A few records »
───
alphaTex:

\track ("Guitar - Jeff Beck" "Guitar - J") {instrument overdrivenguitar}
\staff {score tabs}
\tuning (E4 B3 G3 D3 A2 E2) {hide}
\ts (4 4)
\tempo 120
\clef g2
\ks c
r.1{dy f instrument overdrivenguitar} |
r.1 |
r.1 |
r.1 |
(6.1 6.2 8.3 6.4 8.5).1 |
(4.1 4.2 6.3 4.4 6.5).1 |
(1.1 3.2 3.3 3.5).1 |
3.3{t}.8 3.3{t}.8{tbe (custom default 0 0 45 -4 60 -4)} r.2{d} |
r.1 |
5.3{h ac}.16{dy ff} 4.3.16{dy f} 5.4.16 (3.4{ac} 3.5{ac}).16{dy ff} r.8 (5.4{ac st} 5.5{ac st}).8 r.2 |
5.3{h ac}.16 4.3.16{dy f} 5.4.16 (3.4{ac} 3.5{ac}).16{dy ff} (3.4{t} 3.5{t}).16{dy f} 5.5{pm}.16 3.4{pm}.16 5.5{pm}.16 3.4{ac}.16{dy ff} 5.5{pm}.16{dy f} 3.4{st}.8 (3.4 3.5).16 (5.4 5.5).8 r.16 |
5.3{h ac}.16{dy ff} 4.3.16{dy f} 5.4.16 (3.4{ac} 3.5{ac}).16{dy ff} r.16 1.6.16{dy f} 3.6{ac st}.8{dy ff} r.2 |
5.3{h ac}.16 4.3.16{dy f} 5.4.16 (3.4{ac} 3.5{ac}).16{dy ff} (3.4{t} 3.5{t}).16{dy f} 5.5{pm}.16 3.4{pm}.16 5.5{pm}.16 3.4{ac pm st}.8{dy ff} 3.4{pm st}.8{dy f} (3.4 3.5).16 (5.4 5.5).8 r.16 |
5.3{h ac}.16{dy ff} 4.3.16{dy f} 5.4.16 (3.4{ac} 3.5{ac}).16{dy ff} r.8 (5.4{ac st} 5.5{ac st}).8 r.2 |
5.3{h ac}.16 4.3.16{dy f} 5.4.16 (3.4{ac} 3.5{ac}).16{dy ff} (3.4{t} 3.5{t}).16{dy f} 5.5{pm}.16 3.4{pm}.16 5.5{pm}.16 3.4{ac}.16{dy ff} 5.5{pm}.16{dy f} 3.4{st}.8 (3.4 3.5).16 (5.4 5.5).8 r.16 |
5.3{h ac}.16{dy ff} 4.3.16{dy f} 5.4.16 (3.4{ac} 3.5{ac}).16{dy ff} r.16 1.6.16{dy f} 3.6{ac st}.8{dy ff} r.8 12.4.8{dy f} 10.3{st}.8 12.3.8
───
THE PROBLEM » List each line of the material above that contains the string "overdrivenguitar", copying every such line in full. Case counts when matching.

TASK OUTPUT »
\track ("Guitar - Jeff Beck" "Guitar - J") {instrument overdrivenguitar}
r.1{dy f instrument overdrivenguitar} |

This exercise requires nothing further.